━━━ DOCUMENT SEGMENT
Another caveat matters. A 13F is a snapshot as of the quarter’s last day — March 31st 2026. Almost seven weeks elapsed before publication. Over that span the semiconductor sector rallied, meaning the put positions likely lost value. Aschenbrenner could have closed or added to them — by definition the current book is unknown.
Even so, the structure speaks for itself: the largest longs — Bloom Energy, SanDisk and CoreWeave — point to where Aschenbrenner sees the next bottleneck in AI.
Long shovels
The classic “picks and shovels” strategy dates to California’s gold rush: while prospectors went bust chasing ore, tool-sellers got rich. Aschenbrenner applies the same logic to the AI boom — but one layer deeper.
He is not buying model-makers like OpenAI or Anthropic. Nor is he making an unambiguous bull bet on chip designers such as Nvidia or AMD. Instead the fund invests in what models and chips cannot run without: electricity, cooling, fibre, land with grid interconnects and long-term capacity contracts.
Bloom Energy — the fund’s largest position — makes solid-oxide fuel cells that can power a data centre autonomously, without tapping an overburdened grid. Standard utility interconnection can take more than five years; a Bloom Energy installation begins delivering power roughly 90 days after it is sited.
SanDisk is a wager on NAND flash. AI inference spews data that must be stored: every processed token leans on a stack of HBM and enterprise SSDs. Demand for storage rises alongside compute, yet wins far less investor attention.
CoreWeave plays the role of a “non-cloud” for AI workloads. Contracts with Anthropic and OpenAI have turned it into the de facto third hyperscaler of GPU compute after AWS and Azure.
Analyst Jim Liu adds insider context: Aschenbrenner worked at OpenAI in 2023–2024, when the startup used CoreWeave’s infrastructure, and saw its software stack from the inside. Since then OpenAI has moved its AI infrastructure in-house and buys only bare metal from CoreWeave. But for the long tail of AI startups without the resources for their own stack, CoreWeave’s cloud remains one of the few viable options.
Miners as an AI bet
A distinct cluster in the portfolio is Bitcoin miners. These firms already own what is hardest to build from scratch: land near transmission lines, live power contracts and heavy-duty cooling. Converting such a site to AI hosting is cheaper and faster than constructing a new data centre.
━━━━━━
| TASK INSTRUCTIONS |
1/ Answer these questions from the article on Aschenbrenner's fund:
(a) As of what date is the 13F a snapshot?
(b) Roughly how long after it is sited does a Bloom Energy installation begin delivering power?
(c) In what years did Aschenbrenner work at OpenAI?
2/ Please turn the paragraph of the article on Aschenbrenner's fund that begins "Bloom Energy — the fund’s largest position" into a short bulleted list that keeps its main facts.
3/ Write the next few paragraphs of the article on Aschenbrenner's fund, picking up after its last sentence about converting Bitcoin mining sites to AI hosting.
━━━ INFORMATION GIVEN
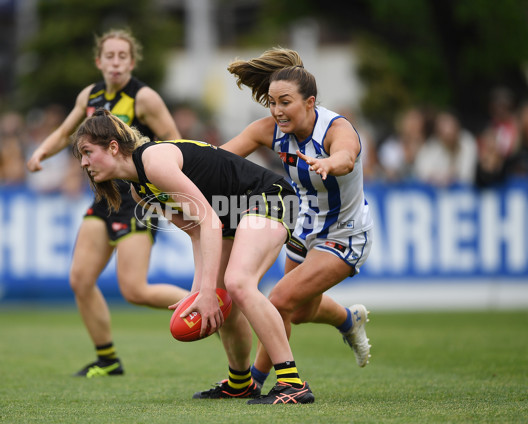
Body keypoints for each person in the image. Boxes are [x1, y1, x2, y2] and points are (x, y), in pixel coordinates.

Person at [73, 108, 315, 404]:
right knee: (224, 298)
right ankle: (240, 383)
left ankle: (293, 384)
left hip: (270, 196)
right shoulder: (140, 192)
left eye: (87, 152)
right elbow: (197, 232)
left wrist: (208, 290)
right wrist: (200, 291)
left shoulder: (154, 162)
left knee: (238, 283)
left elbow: (209, 221)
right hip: (231, 214)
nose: (83, 163)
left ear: (113, 147)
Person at [26, 28, 188, 378]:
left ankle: (207, 307)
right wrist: (42, 152)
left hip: (137, 199)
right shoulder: (90, 96)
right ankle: (108, 360)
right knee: (80, 279)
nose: (116, 63)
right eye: (109, 57)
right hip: (104, 197)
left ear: (132, 62)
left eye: (122, 57)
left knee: (135, 290)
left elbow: (178, 144)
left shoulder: (145, 98)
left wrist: (168, 190)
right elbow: (68, 131)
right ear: (99, 61)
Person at [220, 47, 374, 391]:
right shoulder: (270, 129)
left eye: (285, 102)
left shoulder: (335, 127)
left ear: (310, 102)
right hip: (304, 229)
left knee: (279, 300)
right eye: (273, 103)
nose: (277, 111)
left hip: (346, 234)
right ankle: (349, 319)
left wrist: (329, 164)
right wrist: (173, 161)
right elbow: (220, 158)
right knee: (298, 311)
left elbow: (347, 157)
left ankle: (255, 382)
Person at [414, 110, 478, 187]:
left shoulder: (467, 141)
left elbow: (467, 176)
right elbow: (421, 173)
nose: (448, 132)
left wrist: (448, 177)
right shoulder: (431, 146)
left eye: (451, 127)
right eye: (443, 128)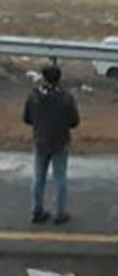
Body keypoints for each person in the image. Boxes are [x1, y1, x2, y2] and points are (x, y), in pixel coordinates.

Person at [22, 65, 80, 225]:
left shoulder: (34, 96)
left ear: (43, 77)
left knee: (38, 177)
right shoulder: (66, 97)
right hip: (60, 140)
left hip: (40, 140)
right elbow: (74, 121)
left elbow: (27, 118)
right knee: (60, 177)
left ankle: (37, 210)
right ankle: (60, 212)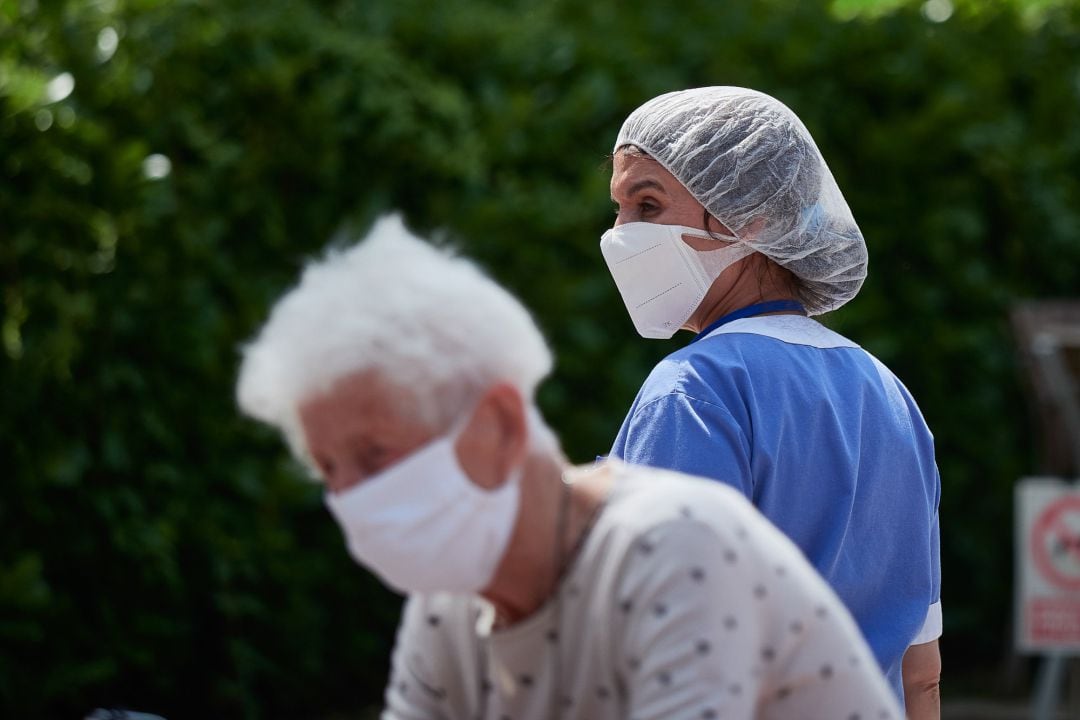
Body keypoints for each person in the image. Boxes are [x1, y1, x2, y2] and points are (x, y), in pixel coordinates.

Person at [236, 215, 902, 719]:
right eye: (328, 470)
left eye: (374, 455)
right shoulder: (446, 606)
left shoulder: (674, 543)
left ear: (497, 423)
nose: (350, 497)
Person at [601, 86, 941, 715]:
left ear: (749, 217)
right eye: (619, 208)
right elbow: (922, 674)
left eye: (647, 205)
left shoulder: (695, 392)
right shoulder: (890, 396)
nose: (620, 234)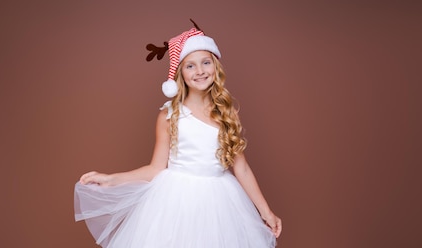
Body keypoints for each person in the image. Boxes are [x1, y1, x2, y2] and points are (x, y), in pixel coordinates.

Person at [74, 21, 282, 248]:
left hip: (220, 203)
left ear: (216, 66)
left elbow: (241, 168)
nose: (200, 71)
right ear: (181, 73)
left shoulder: (226, 112)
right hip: (176, 202)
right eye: (190, 66)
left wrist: (266, 211)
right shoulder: (169, 115)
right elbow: (155, 169)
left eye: (206, 62)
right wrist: (111, 179)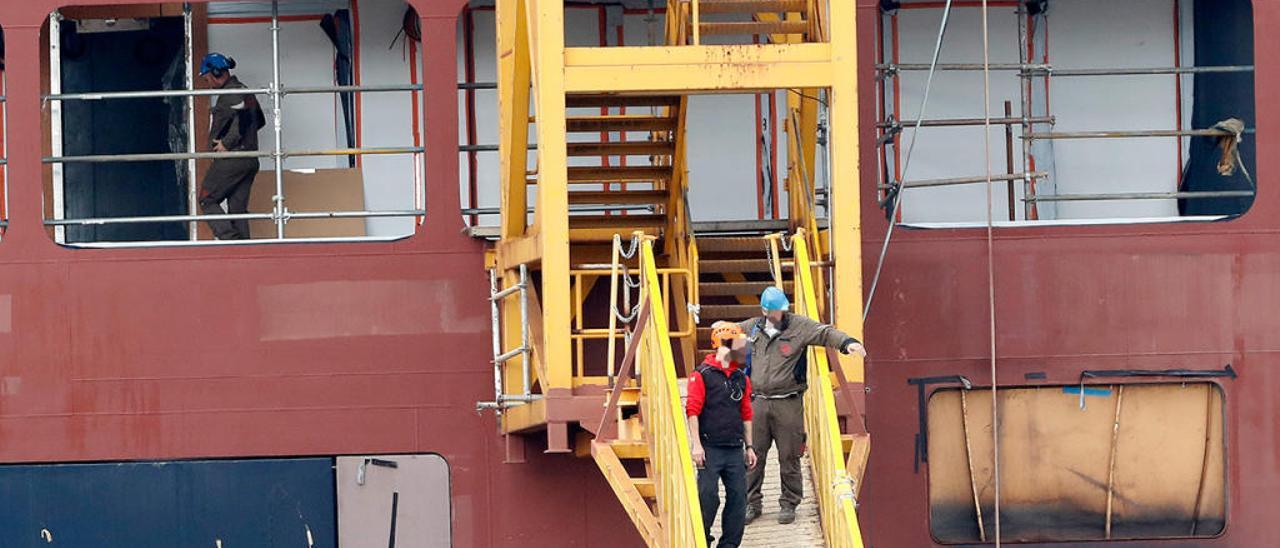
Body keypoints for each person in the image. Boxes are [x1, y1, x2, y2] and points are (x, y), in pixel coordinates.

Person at [736, 286, 866, 525]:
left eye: (783, 310)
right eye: (776, 311)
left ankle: (789, 503)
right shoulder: (752, 328)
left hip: (788, 402)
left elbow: (825, 333)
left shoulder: (799, 326)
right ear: (765, 310)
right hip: (758, 402)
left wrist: (848, 343)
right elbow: (730, 334)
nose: (781, 314)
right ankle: (750, 504)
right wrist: (721, 329)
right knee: (753, 455)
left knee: (790, 454)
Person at [687, 323, 758, 548]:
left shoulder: (740, 378)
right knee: (707, 497)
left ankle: (728, 545)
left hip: (734, 448)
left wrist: (749, 447)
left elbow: (746, 412)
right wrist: (696, 445)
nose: (741, 350)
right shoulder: (702, 375)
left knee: (738, 499)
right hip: (710, 448)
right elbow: (693, 411)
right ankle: (702, 539)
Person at [199, 52, 265, 240]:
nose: (208, 82)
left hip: (232, 160)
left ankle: (230, 240)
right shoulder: (243, 90)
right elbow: (258, 120)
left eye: (207, 78)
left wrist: (227, 143)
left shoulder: (231, 93)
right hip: (249, 160)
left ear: (216, 73)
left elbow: (245, 118)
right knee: (237, 209)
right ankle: (244, 250)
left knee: (206, 199)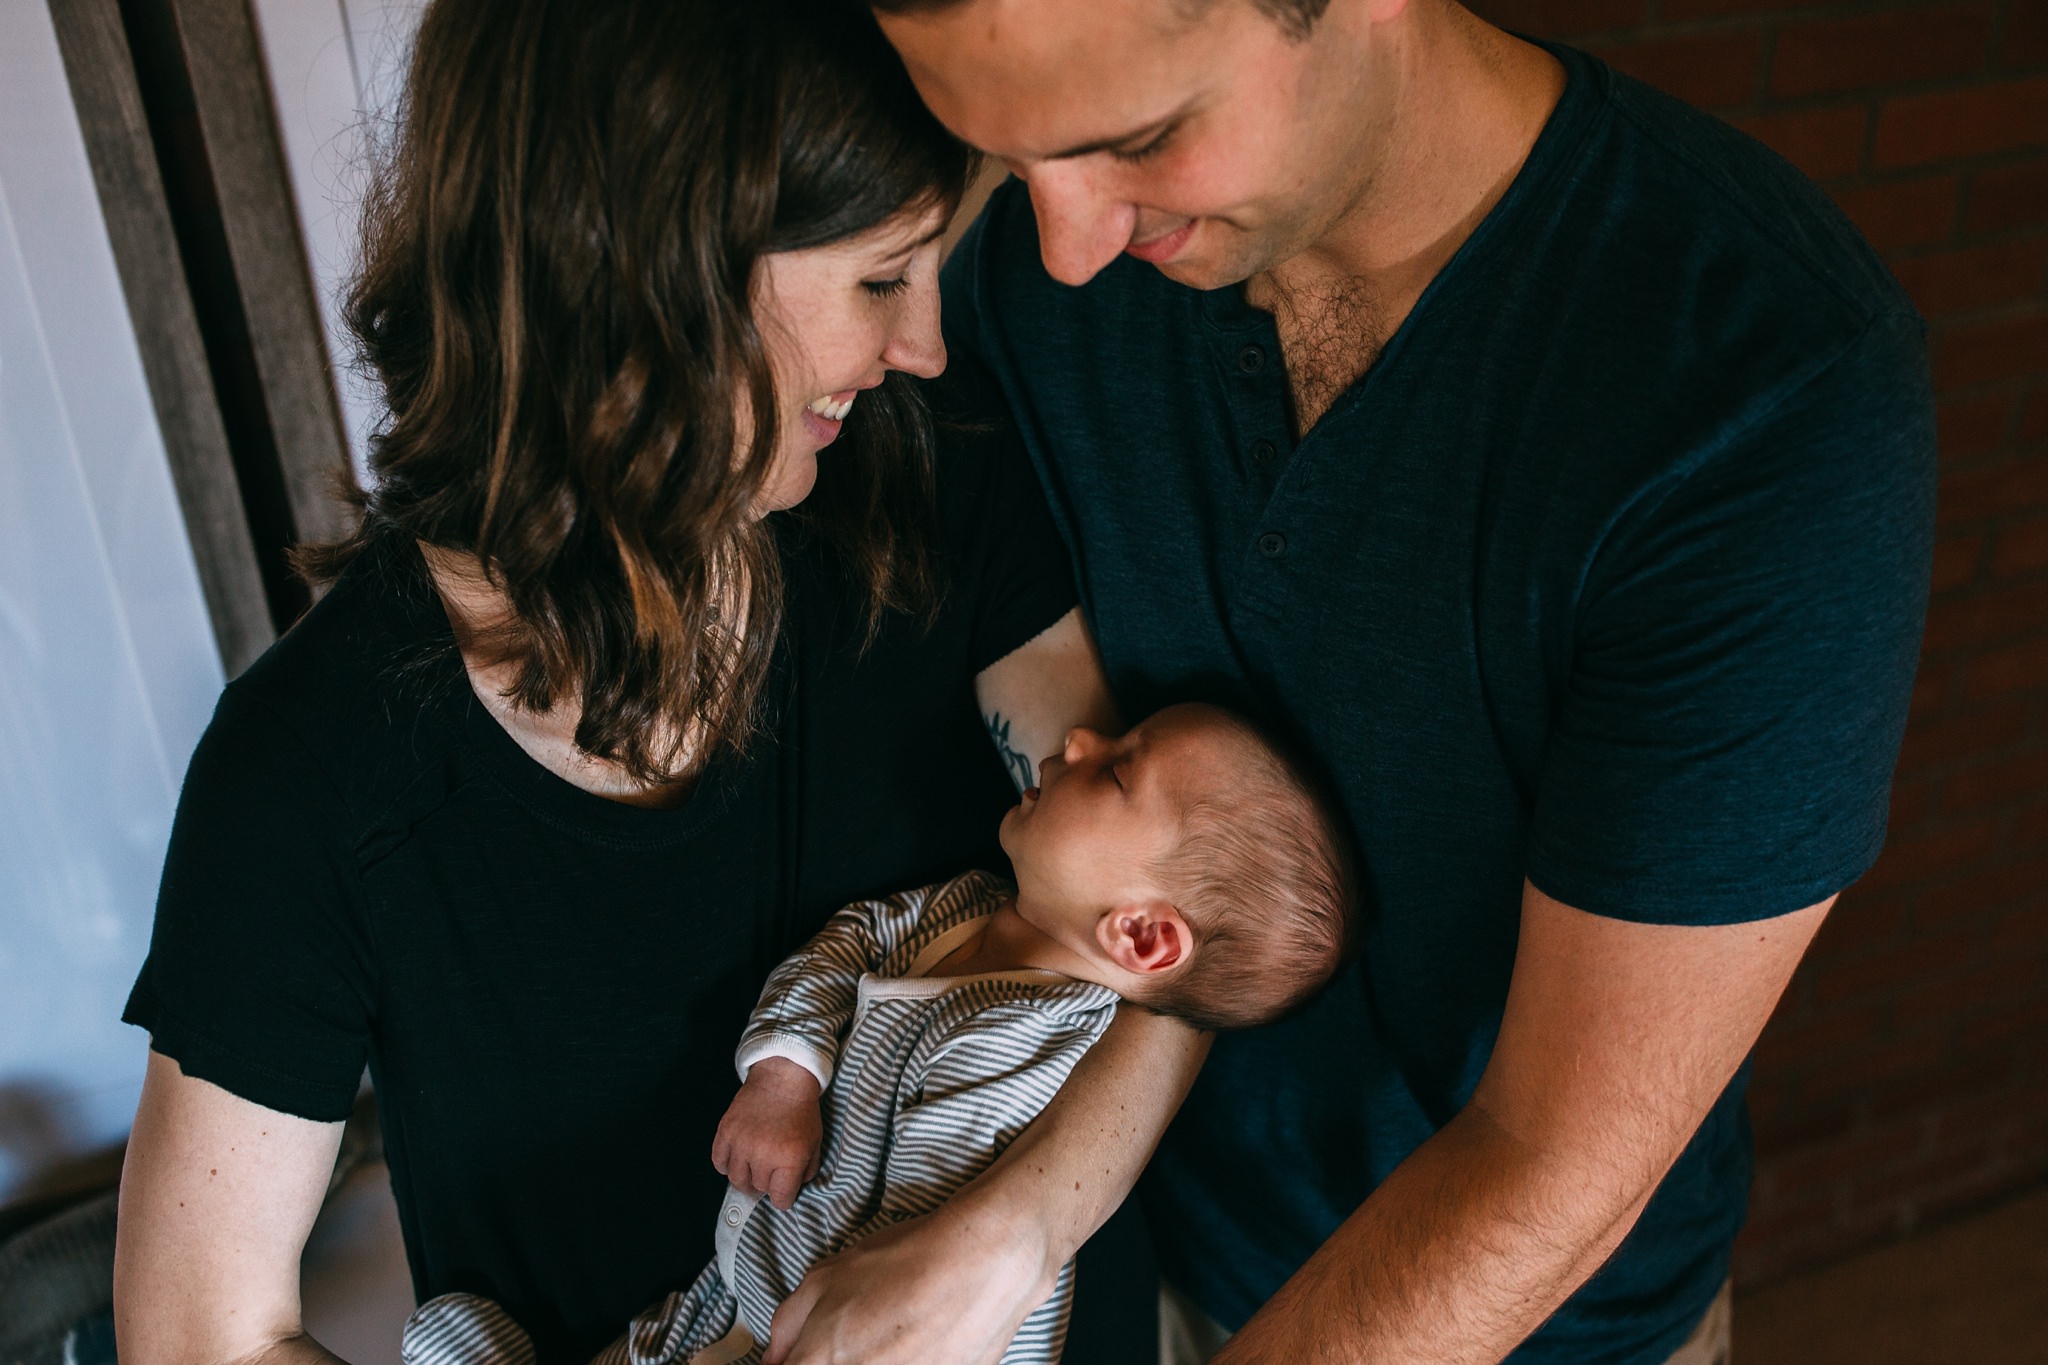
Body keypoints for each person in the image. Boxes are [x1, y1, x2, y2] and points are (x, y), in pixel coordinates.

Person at [759, 0, 1939, 1361]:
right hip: (1132, 1241)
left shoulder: (1767, 392)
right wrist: (1025, 1216)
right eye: (1011, 161)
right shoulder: (1049, 259)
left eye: (1140, 139)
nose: (1066, 245)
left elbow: (1552, 1160)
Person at [109, 1, 1207, 1362]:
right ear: (652, 283)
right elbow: (199, 1336)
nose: (921, 342)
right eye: (879, 280)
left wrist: (1012, 1234)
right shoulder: (314, 771)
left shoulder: (933, 469)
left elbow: (1184, 913)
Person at [397, 701, 1358, 1365]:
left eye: (1114, 770)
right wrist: (786, 1074)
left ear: (1141, 934)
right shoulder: (971, 906)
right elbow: (843, 945)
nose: (1073, 736)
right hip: (719, 1299)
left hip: (821, 1332)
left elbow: (937, 1281)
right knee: (446, 1327)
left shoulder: (1028, 1047)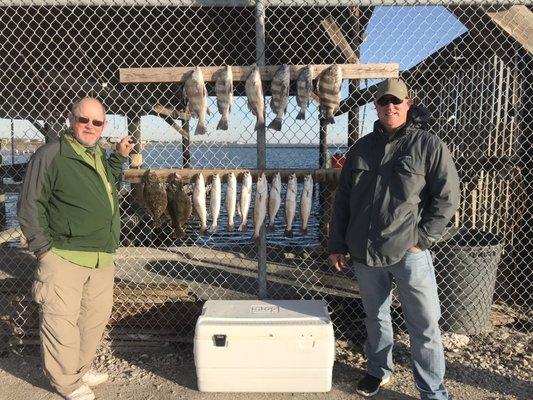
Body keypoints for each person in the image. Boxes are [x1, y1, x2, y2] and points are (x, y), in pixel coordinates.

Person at [328, 78, 460, 399]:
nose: (390, 107)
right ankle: (378, 370)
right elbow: (343, 199)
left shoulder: (428, 145)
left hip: (409, 252)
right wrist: (337, 244)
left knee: (424, 325)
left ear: (407, 104)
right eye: (384, 102)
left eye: (396, 101)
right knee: (375, 315)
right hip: (364, 251)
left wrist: (423, 238)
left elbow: (448, 197)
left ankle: (432, 390)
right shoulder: (360, 148)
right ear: (376, 106)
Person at [18, 97, 133, 400]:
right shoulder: (52, 154)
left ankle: (78, 370)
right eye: (84, 120)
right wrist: (43, 249)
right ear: (71, 119)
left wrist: (119, 158)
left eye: (97, 122)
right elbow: (30, 204)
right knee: (60, 322)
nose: (90, 127)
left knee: (93, 319)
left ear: (104, 126)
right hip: (63, 255)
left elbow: (106, 182)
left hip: (101, 257)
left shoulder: (96, 154)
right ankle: (66, 383)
━━━━━━
| YOUR WRITTEN ANSWERS |
1/
(a) March 31st 2026.
(b) Roughly 90 days.
(c) 2023–2024.

2/
- Bloom Energy is the fund's largest position.
- It makes solid-oxide fuel cells that can power a data center on their own, without drawing on an overburdened grid.
- Standard utility interconnection can take more than five years.
- A Bloom Energy installation starts delivering power about 90 days after it is sited.

3/
Compute for neural networks yields two to five times more revenue per kWh than maintaining the Bitcoin network. According to CoinShares, the industry’s aggregate AI-hosting contracts have already topped $70bn.
IREN is a vertically integrated miner combining self-owned capacity, energy assets and a GPU cloud. Riot Platforms owns a site in Corsicana, Texas with more than 1 GW — the sort of infrastructure now worth more as AI compute than as hash rate. CleanSpark, whose position rose by 648%, remains a pure-play Bitcoin miner, but the logic is the same: cheap power plus land, with the option to switch to HPC hosting at any time.
Aschenbrenner has steadily expanded this sleeve: Bitdeer (+92%), Bitfarms (+188%), and a new stake in Hive Digital. What unites them is control of energy infrastructure — the scarcest input gating AI’s growth.
Physics versus valuations
The portfolio’s formula runs thus: longs — electricity, fibre, campuses and long-term capacity contracts; shorts — chipmakers whose valuations, in Aschenbrenner’s view, already price the best case.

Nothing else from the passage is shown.